The peso slid 1.8% to 19.76 per dollar on Tuesday, the currency’s worst day since June 7.
“There was still some disbelief,” said Marco Oviedo, a strategist at XP Investimentos in Sao Paulo. “The expectation is that there could have been some watering down and that didn’t happen.”
While AMLO’s Morena party says the new rules are meant to root out corruption in the system, critics argue it will undermine judicial independence and erode checks on the ruling party’s power. Judicial workers launched nationwide strikes against the proposal last week, while US Ambassador Ken Salazar warned that it would pose a “major risk” to democracy and make it easier for drug cartels to infiltrate the judiciary.
AMLO said Tuesday he had put his relationships with Salazar and Canada’s ambassador, who raised investor concerns about the reform last week, “on pause” in the wake of their comments. He later clarified that the pause is in relations with each embassy, not with the US or Canadian governments, and that he will not ask Salazar to leave the country.
“Pausing means that we are going to give each other our time,” he said of Salazar during his morning news conference, adding that the officials “have to learn to respect Mexico’s sovereignty.”
The lower house debate may kick off as early as next week, when the new congress takes office. It would have to be approved by a two-thirds majority in both chambers.
The plan is a priority for AMLO, who will be handing the reins to his hand-picked successor Claudia Sheinbaum in October.
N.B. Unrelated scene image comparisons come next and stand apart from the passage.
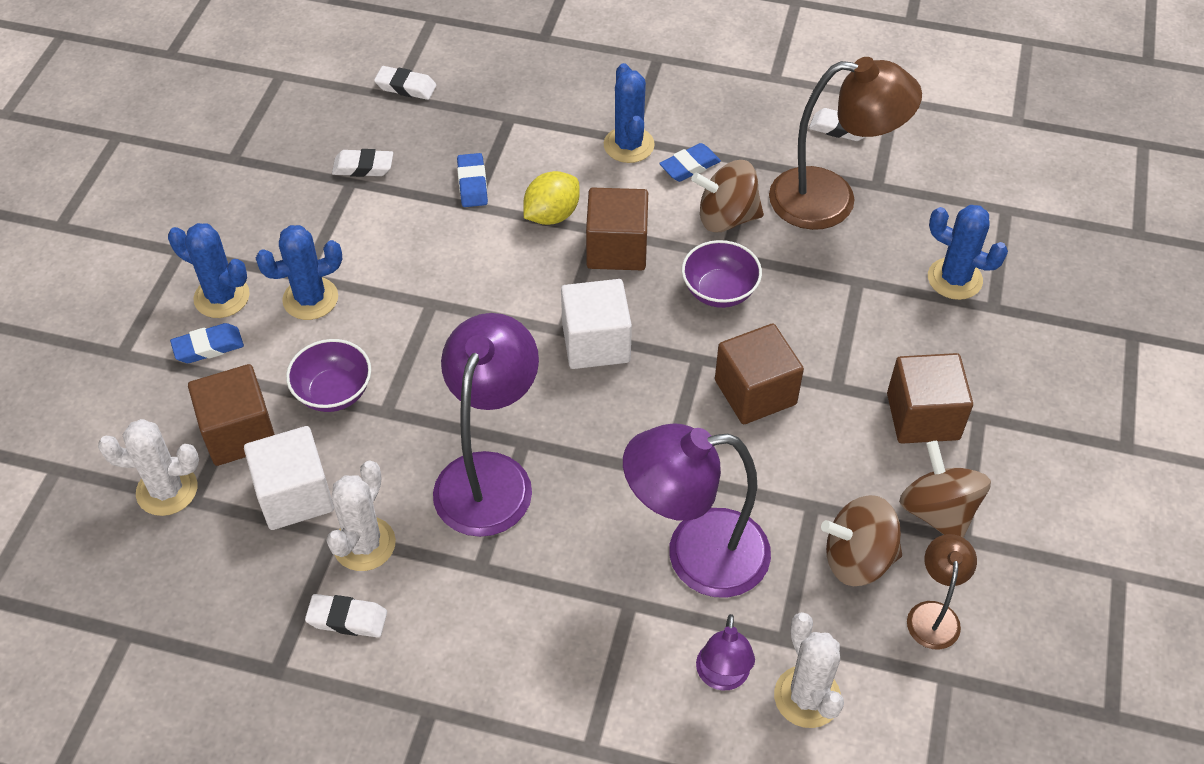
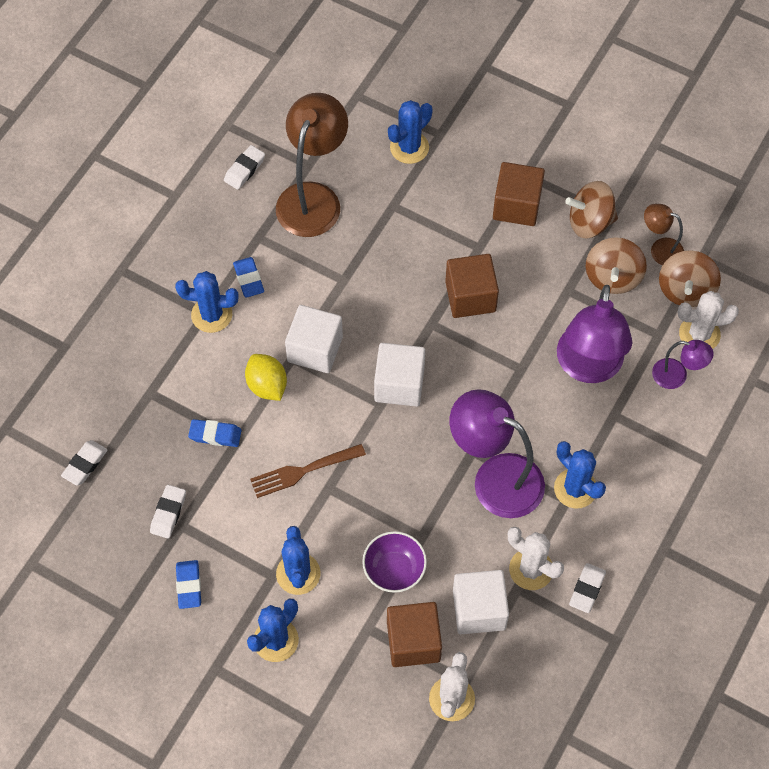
camera: 75 degrees left, 10 degrees up
(208, 347) = (324, 656): blue eraser -> blue eraser (189, 586)
(447, 273) = (303, 471): none -> brown fork
(498, 575) = (575, 488): none -> blue cactus
(617, 248) = (315, 349): brown cube -> white cube
(719, 291) = (376, 293): purple bowl -> none
(726, 218) = (308, 269): brown spinning top -> brown spinning top (685, 290)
The final weeks of his six-year term overlap with the congress elected in June, when his party’s overwhelming victory spooked investors as it nearly clenched a supermajority in the legislative.
“There’s concerns over the deterioration of institutions,” said Erick Martinez Magana, a strategist at Barclays Plc. “The noise will continue in the coming weeks but at the end we expect it to trade back in line with global macro fundamentals.”
Tuesday’s decline is the latest of what has become a tailspin for the peso, which has lost more than 13% versus the greenback since the vote. The massive unwinding of so-called carry trades and uncertainty over the US presidential vote are also hitting the currency, making a measure of its implied volatility double to 18.1% since April.
It’s been a radical turnaround for the peso, whose relentless strength in the last few years deterred traders from betting against it. Record-high interest rates in Mexico, fiscal prudence and the absence of political noise had propelled the currency to multi-year highs.
Now, analysts are saying it’s time to ditch Mexican assets. Morgan Stanley downgraded the nation’s equities to underweight this month, citing the reforms. Strategists at Citigroup and Goldman Sachs closed bullish calls on the currency in the past week, with Goldman saying there’s no near-term catalyst for the peso.
The peso “needs to reprice to a level that incorporates a set of risks that the current political situation calls for,” said Luis Estrada, an analyst at RBC in Toronto.